Le président du SNPSP, joint ce jeudi par TSA, ne cache pas sa colère à la suite des propos tenus par le président de la Commission des finances et du budget de l’APN.
« Il nous explique qu’il n’y a pas eu de proposition pour la revalorisation du point indiciaire dans le PLF 2022 en nous renvoyant à une décision de souveraineté nationale et que c’est au président de trancher. Ce n’est pas normal », a critiqué Lyes Merabet.
L’annonce est d’autant plus incompréhensible pour le syndicaliste, le 3 octobre dernier à l’issue du Conseil des ministres, le président de la République a ordonné « la réduction de l’impôt sur le revenu global (IRG) », et « l’augmentation du point indiciaire dans la Fonction publique ». Deux mesures phares destinées à amortir la baisse du pouvoir d’achat des Algériens.
Situation socio-économique « désastreuse » des travailleurs
Le lendemain, le Premier ministre Aimene Benabderrahmane, annonçait depuis Oran que les mesures prises la veille lors du Conseil des ministres, comme le relèvement du point indiciaire dans la fonction publique et la baisse de l’IRG allaient permettre une augmentation des salaires et une amélioration du pouvoir d’achat des citoyens.
« Cela prouve qu’au niveau du principe la question a été tranchée et que des orientations ont été données par le président de la République au gouvernement », a indiqué le Dr Merabet pour relever la contradiction dans les propos du parlementaire.
Le président du SNPSP rappelle la sensibilité que revêt la question au vu de la situation socio-économique « désastreuse » des travailleurs algériens.
Le président du Syndicat national autonome des professeurs de l’enseignement secondaire et technique (Snapest), Meziane Meriane, se dit aussi surpris par l’absence de la question de la revalorisation du point indiciaire dans le PLF2022.
« C’est la loi de finance qui doit réguler les dépenses. Comment voulez-vous dépenser ce qui n’est pas prévu dans la Loi de finances ? », se demande le syndicaliste, avant de répondre au président de la commission des finances de l’APN.
« Le président de la République peut décider par un décret exécutif et légiférer par ordonnance, la loi le lui permet. Mais pour les dépenses, on doit se référer à des articles dans la Loi de finances », a-t-il expliqué. « Nous ne comprenons pas », a ajouté M. Meriane.
Pour le syndicaliste, les questions qui se sont posées après les annonces du Conseil des ministres du 3 octobre dernier, portaient sur la valeur à donner au point indiciaire et surtout au budget qui devait être consacré à cet effet.

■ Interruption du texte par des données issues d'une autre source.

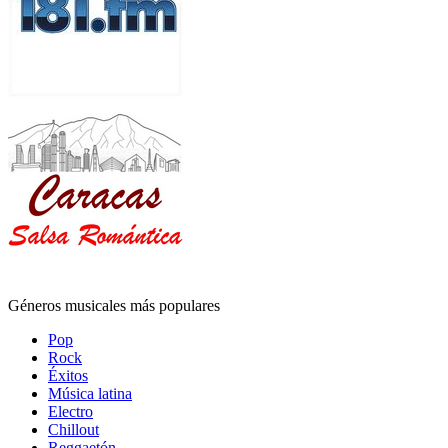
Géneros musicales más populares
Pop
Rock
Éxitos
Música latina
Electro
Chillout
Reggaetón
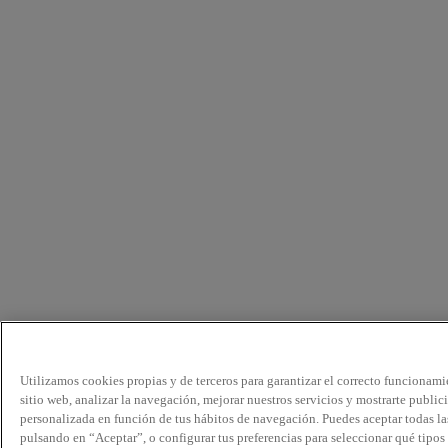
Utilizamos cookies propias y de terceros para garantizar el correcto funcionami
sitio web, analizar la navegación, mejorar nuestros servicios y mostrarte public
personalizada en función de tus hábitos de navegación. Puedes aceptar todas la
pulsando en “Aceptar”, o configurar tus preferencias para seleccionar qué tipos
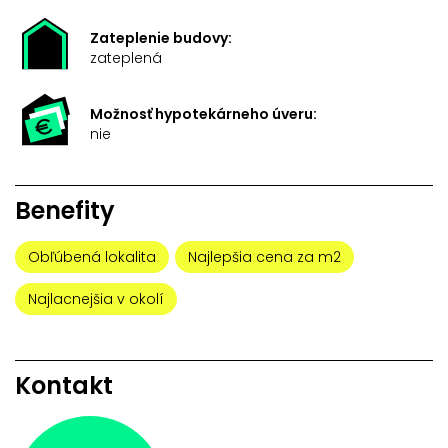
Zateplenie budovy:
zateplená
Možnosť hypotekárneho úveru:
nie
Benefity
Obľúbená lokalita
Najlepšia cena za m2
Najlacnejšia v okolí
Kontakt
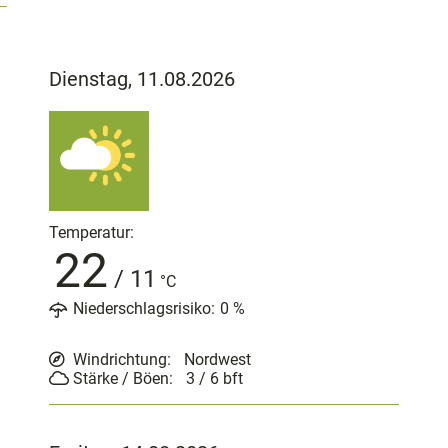
Dienstag, 11.08.2026
Temperatur:
22
/
11
°C
Niederschlagsrisiko:
0
%
Windrichtung:
Nordwest
Stärke / Böen:
3 / 6
bft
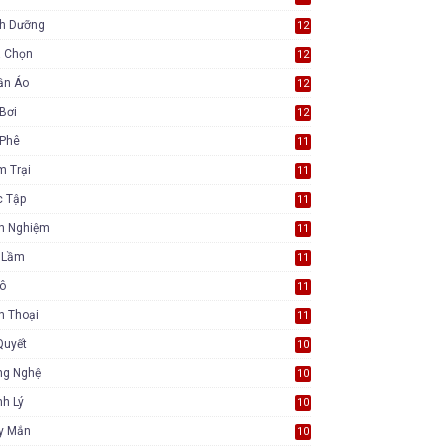
nh Dưỡng
12
a Chọn
12
ần Áo
12
Bơi
12
 Phê
11
m Trại
11
c Tập
11
nh Nghiệm
11
i Lầm
11
Tô
11
n Thoại
11
Quyết
10
ng Nghệ
10
h Lý
10
y Mắn
10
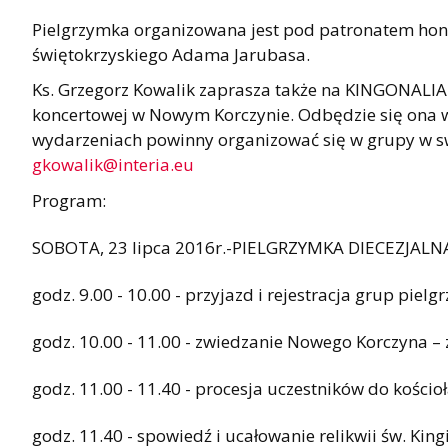
Pielgrzymka organizowana jest pod patronatem hon
świętokrzyskiego Adama Jarubasa.
Ks. Grzegorz Kowalik zaprasza także na KINGONALIA 
koncertowej w Nowym Korczynie. Odbędzie się ona w 
wydarzeniach powinny organizować się w grupy w swo
gkowalik@interia.eu
Program:
SOBOTA, 23 lipca 2016r.-PIELGRZYMKA DIECEZJALN
godz. 9.00 - 10.00 - przyjazd i rejestracja grup pie
godz. 10.00 - 11.00 - zwiedzanie Nowego Korczyna – 
godz. 11.00 - 11.40 - procesja uczestników do kościoł
godz. 11.40 - spowiedź i ucałowanie relikwii św. King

« Le président de la République a fait une annonce politique mais sur le plan comptable on ne peut pas augmenter les salaires et notamment dans la Fonction publique, sans passer par la loi de finances », a estimé le SG du Syndicat des travailleurs de l’éducation et de la formation (Satef), Boualem Amoura. « Sinon où va-t-on piocher l’argent ? », s’est-il interrogé.
En outre, le Dr Lyes Merabet déplore l’exclusion des syndicats des discussions autour de la question du point indiciaire. « En tant que partenaires sociaux, nous n’avons pas encore une fois été associés et l’on continue dans la négation de notre droit à être concertés », s’est-il insurgé.
« Une commission technique a été installée depuis un certain temps afin de discuter des propositions par rapport à la valeur à donner au point indiciaire. Jusqu’à présent ladite commission n’a toujours pas rendu public ses propositions et n’a pas soumis de dossier sur cette question ni au gouvernement ni au Parlement ».